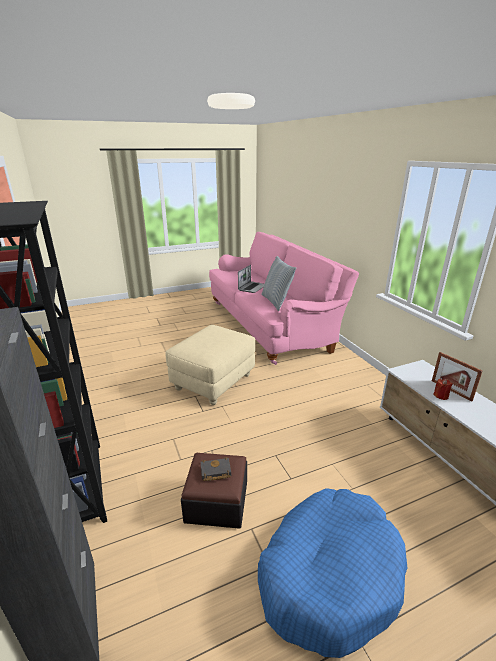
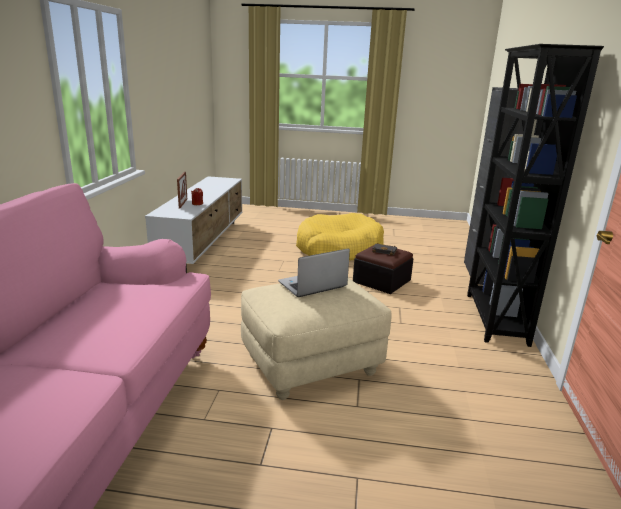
camera: 150 degrees left, 5 degrees down
laptop [238,265,264,293] -> laptop moved to [278,249,350,297]
blue dog bed [258,488,407,658] -> yellow dog bed [296,213,384,261]
pillow [262,256,296,311] -> none

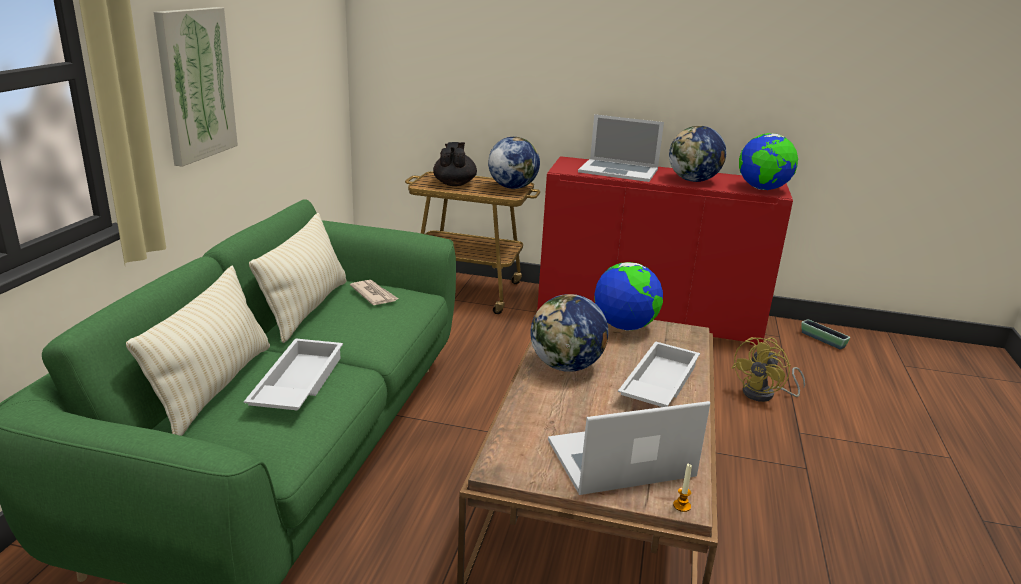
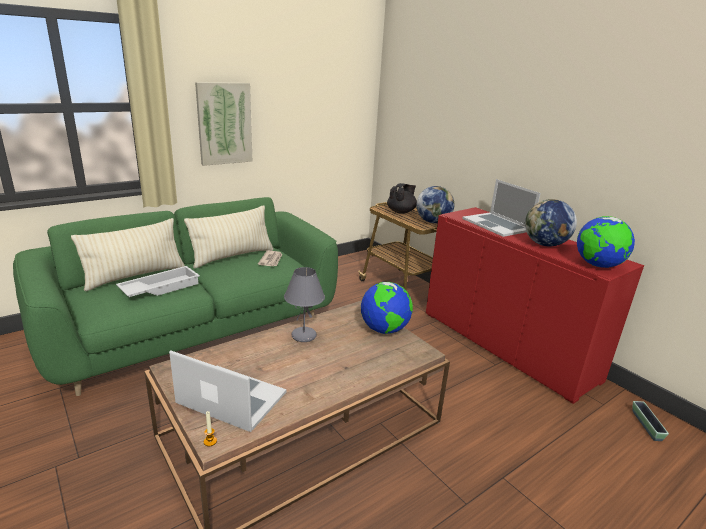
camera: 40 degrees right, 0 degrees up
globe [531,294,608,372] -> grey table lamp [284,267,325,342]
white tray [618,341,700,407] -> none
yellow fan [731,337,805,402] -> none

######

When you repeat the listing, keep it exact and leave the pictures behind.

RESULT BELOW
camera: 150 degrees left, 5 degrees down
laptop [238,265,264,293] -> laptop moved to [278,249,350,297]
blue dog bed [258,488,407,658] -> yellow dog bed [296,213,384,261]
pillow [262,256,296,311] -> none

camera: 40 degrees right, 0 degrees up
globe [531,294,608,372] -> grey table lamp [284,267,325,342]
white tray [618,341,700,407] -> none
yellow fan [731,337,805,402] -> none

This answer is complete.